1er janvier 2000 Libération interroge écrivains et artistes.
Libération a posé une simple question pour le 1er janvier 2000 à deux cents écrivains et artistes: "A quoi pensez-vous?" Voici ma réponse:

L’énigme rebelle.
Comment s’extraire d’un siècle, d’une histoire humaine vieille de trois millions d’années, peuplée de faits et méfaits, d’outrances, d’extravagances, et se laisser aller, innocent, à vagabonder vers les territoires inconnus d’un siècle nouveau? Mémoire et questionnement, les images se mêlent, des visages, des ruines: le pied d’Armstrong et sa marque de caoutchouc incrustée dans la poussière de lune, la photo d’Hiroshima, rasée, dans mon livre de géographie. Deux poignées de mains, celle de Sadate/Begin, celle d’Arafat/Rabin... Et pour demain, notre inconnu... Qui l’emportera? Cynisme ou compassion? A moins que la religiosité chère à la prédiction de Malraux entraîne nos neurones essoufflés vers respect et prière, vers l’invisibilité des choses et ce maillage dissimulé qui relie chaque objet du monde.
Qu’emporter? Que transmettre? S’alléger des scories et paillettes, de ce qui aura brillé pour briller, de l’inutile et futile et ne garder que le difficile: l’amour, ce travail patient de la souciance pour un être, vivant, le seul, choisi dans le multiple. Emmener avec soi l’essentiel, ce qui aura transformé l’intérieur, là où siège le noyau armé des valeurs qui régissent nos actes remarquables comme les plus anodins. Emporter pour transmettre, et offrir aux générations adolescentes la mallette allégée du savoir-vivre dans le temps et l’espace, une vague trousse de survie, remède aux solitudes et au découragement.

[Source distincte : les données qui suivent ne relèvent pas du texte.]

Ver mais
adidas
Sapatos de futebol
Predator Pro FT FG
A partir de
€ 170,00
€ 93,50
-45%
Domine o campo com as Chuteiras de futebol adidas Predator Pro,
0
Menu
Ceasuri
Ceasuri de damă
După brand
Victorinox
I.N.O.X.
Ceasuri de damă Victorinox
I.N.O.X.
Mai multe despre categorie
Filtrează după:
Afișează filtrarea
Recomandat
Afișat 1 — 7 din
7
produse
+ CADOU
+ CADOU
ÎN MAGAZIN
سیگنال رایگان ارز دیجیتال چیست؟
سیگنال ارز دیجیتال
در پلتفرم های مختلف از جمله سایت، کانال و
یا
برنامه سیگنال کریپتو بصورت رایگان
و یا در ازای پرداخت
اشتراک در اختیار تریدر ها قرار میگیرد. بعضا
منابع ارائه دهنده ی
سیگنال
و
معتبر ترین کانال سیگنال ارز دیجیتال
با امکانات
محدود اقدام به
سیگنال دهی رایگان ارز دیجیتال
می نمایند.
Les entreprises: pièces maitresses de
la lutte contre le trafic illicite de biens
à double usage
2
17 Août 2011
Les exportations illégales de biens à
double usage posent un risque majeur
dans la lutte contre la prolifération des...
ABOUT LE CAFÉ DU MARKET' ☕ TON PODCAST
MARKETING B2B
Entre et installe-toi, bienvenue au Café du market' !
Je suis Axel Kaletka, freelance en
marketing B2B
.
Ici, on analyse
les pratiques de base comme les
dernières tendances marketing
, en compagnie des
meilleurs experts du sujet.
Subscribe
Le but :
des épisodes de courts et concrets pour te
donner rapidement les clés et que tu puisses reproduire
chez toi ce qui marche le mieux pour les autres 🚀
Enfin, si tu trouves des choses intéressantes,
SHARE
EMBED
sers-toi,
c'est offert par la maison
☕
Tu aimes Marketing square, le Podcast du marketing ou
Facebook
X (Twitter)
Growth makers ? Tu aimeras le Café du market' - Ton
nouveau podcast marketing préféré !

A l’instant du basculement des chiffres, je songe au temps qui passe, à ces infimes secondes qui nous auront fait rencontrer l’amour et le désespoir, au hasard qui nous inventa, aux habitants qui nous suivront et penseront parfois à nous, amusés, emplis de la condescendance obligée de ceux qui naissent plus tard.
Fabriqués de carbone et de pensée, seuls à être capables de faire l’amour et la mort - hors saison - marque de notre indépendance et de nos appétits pour l’infini, nous aurons été vivants! Vivants dans un monde voué à l’entropie, vivants pour l’unique plaisir d’exister et de fabriquer avec orgueil quelques chefs d’œuvre, des utopies et des rêves plus grands que l’espace dans lequel nous vivions... Que sommes nous devenus, nous qui aurons inlassablement rêvé de bonheur, qui avons inventé la démocratie, su repérer les trous noirs, l’invisible sidéral et les amnésies de l’Histoire? Aventuriers insatiables nous n’aurons cessé, tels des corps célestes, d’être attiré par l’autre, l’altérité magnifique surgie aux toutes premières semaines de l’univers, quand ce qui aurait pu n’être qu’un, se différencia.
Le bonheur dites-vous? Il fut là, au rendez-vous des événements ordinaires, dans chaque respiration, chaque émotion: être en vie et radieux d’avoir traversé une planète et ses volcans, d’avoir été ému pour rien, visage ou paysage, subjugué par la gamme infinie de l’émerveillement que nous aura offert le programme raffiné de nos ADN.  A ce double enroulement subtil de composants chimiques qui retrace notre trajet archaïque, est pourtant venu s’ajouter l’insatiable question: quelle injonction cachée nous a permis d’être là, nous qui n’étions rien et sommes devenus un peu? A force de technicité nous avons cru, au début de ce siècle, hériter d’un monde désenchanté. A l’entrée d’un millénaire notre savoir et nos connaissances accrus n’ont fait qu’augmenter l’opacité d’un monde qui, tapi derrière ses secrets, s’est de lui-même réenchanté. Le mystère reste entier, plus verrouillé que jamais, et nous, la plus rebelle des énigmes, n’auront de cesse d’inventer, entre naître et mourir, de nouvelles raisons de vivre.